## Exercise text
◇ ◇ ◇ ◇

Occasionally the anemia may be so severe that it requires a blood transfusion in hospital. This may be due to a pavovirus infection, splenic or liver sequestration crisis. (Blood accumulating in these organs causing pain)
Patients that have had a stroke have an increased risk of having a further stroke and therefore it is recommended that they have recurrent blood transfusions.
Hydroxyurea is a drug which has been used for patients that have had severe sickle cell anemia but this has to be done with close monitoring of the blood counts and follow-up.
Sickle cell anemic patients require additional immunizations to prevent them from getting particular infections as well as regular preventive antibiotics, which need to be taken on a daily basis.
Follow-up
Patients are followed up regularly from birth. The standards and guidelines for the clinical care of sickle cell disease in childhood aims for all patients diagnosed to be started on prophylactic antibiotics from 8 weeks of age and for them to have received all of the primary immunizations. Parents are educated on the management of the condition and pain. They are also provided with easy access to the hospital when necessary and community care. Children with sickle cell anemia require regular follow up to monitor their health, growth, nutrition and any of the complications mentioned above including proper transition to adult services. It is very important to note that generally patients with sickle cell anemia can live a normal life particularly if they take care of their health by doing all of the above. More research is required to predict severity of the disease earlier on in life to try and prevent some of the complications.
The Future
Bone marrow transplantation (“BMT”)

◇ ◇ ◇ ◇

## Questions on the material
**a)** In the sickle cell anemia text, from what age should diagnosed children start prophylactic antibiotics?
**b)** Please extract a passage from the sickle cell anemia text, beginning at the words "Patients that have had a" and stopping after the words "recurrent blood transfusions.".
**c)** Write what comes next in the sickle cell anemia text, picking up after its final line.

◇ ◇ ◇ ◇

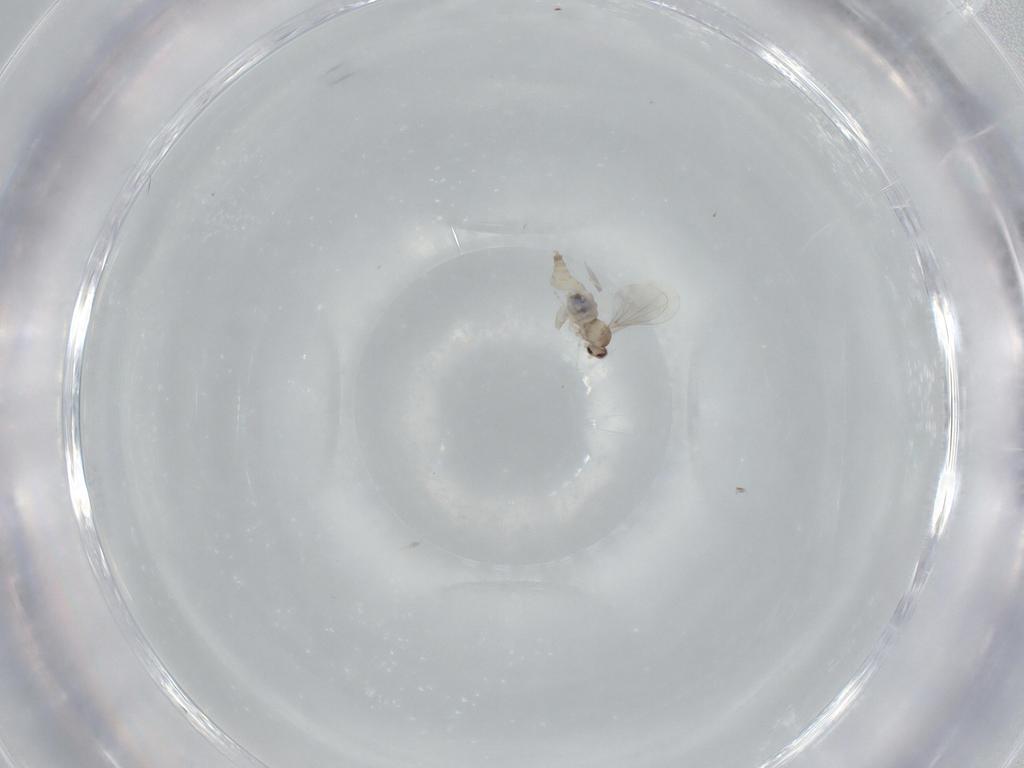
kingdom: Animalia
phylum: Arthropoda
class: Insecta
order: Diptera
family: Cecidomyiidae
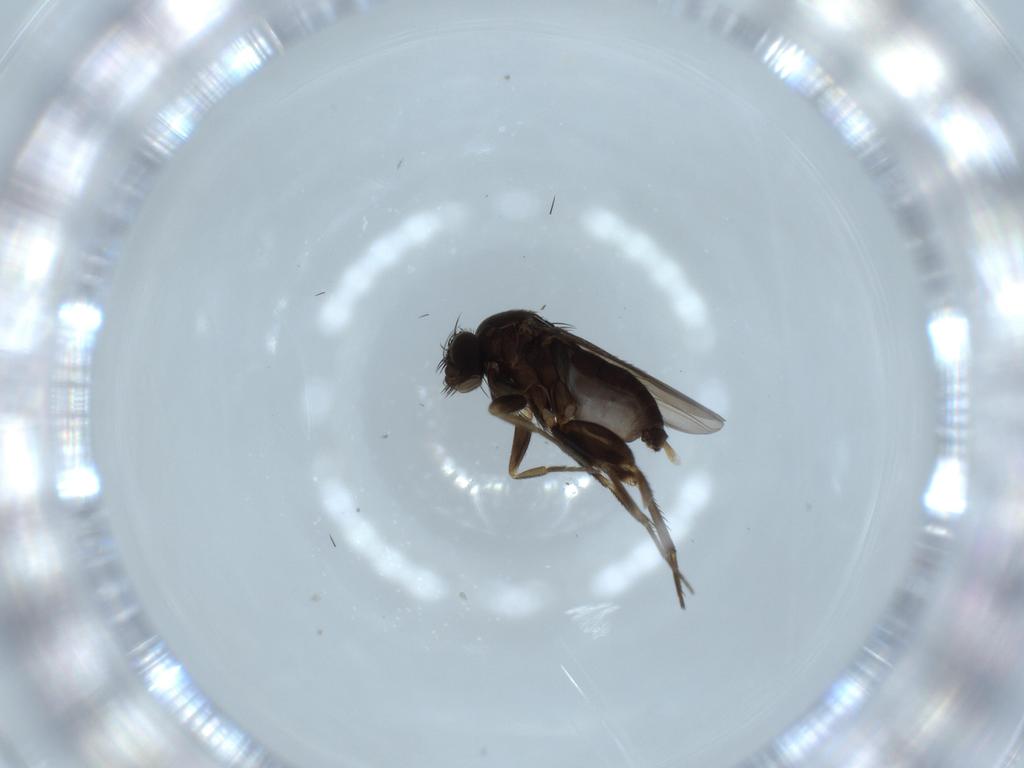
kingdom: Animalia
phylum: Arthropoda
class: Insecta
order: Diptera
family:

◇ ◇ ◇ ◇

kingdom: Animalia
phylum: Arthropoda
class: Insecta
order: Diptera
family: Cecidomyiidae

◇ ◇ ◇ ◇

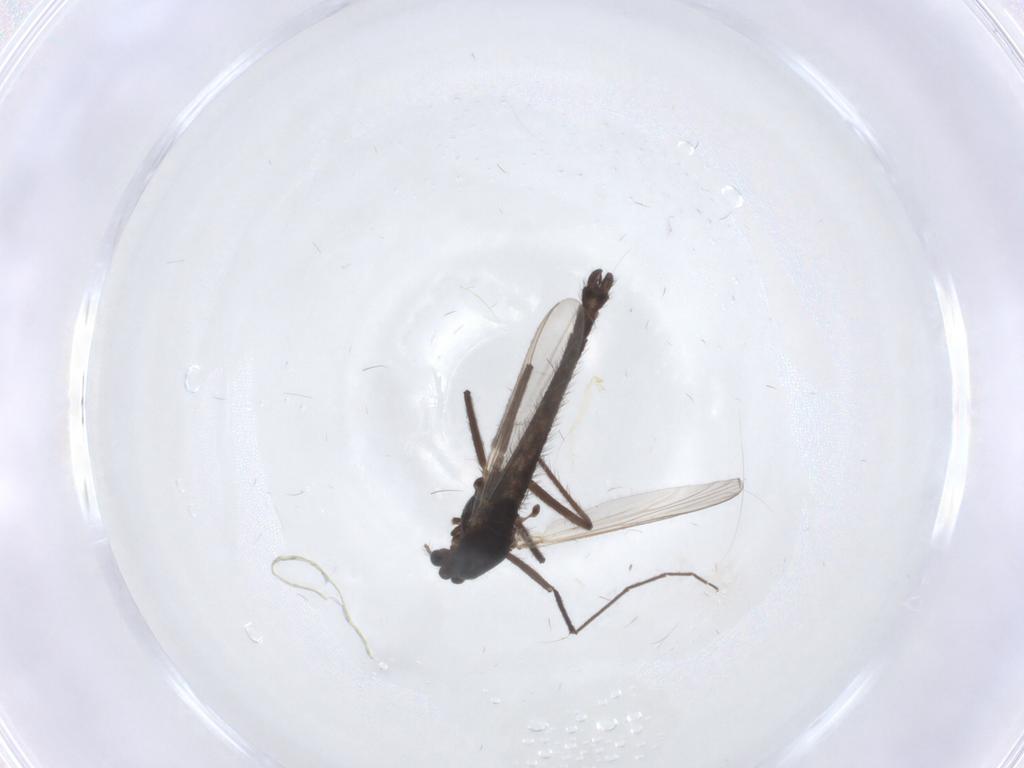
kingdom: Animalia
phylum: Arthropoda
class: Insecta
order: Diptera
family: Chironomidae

◇ ◇ ◇ ◇

## Answer set
**a)** From 8 weeks of age.

**b)**
Patients that have had a stroke have an increased risk of having a further stroke and therefore it is recommended that they have recurrent blood transfusions.

**c)**
This is the only treatment that is potentially curative but as there is a large variation in the severity of patients with sickle cell disease and in view of the high risk of morbidity and mortality from the bone marrow procedures, BMT is not appropriate for all patients.
Dr Olufunke Wilkey graduated from Obafemi Awolowo University . Sickle cell anemia is one of her special interests having treated many patients with the disease in Nigeria and currently where she works now. She became a consultant pediatrician in 2002 having trained at several hospitals including Great Ormond Street hospital. She is currently working as a general pediatrician with an interest in Hematology and Oncology at the North Middlesex hospital department of Pediatrics that is in partnership with Great Ormond Street . She sees private patients at Holly House, Kings Oak and the Nuffield Hospitals .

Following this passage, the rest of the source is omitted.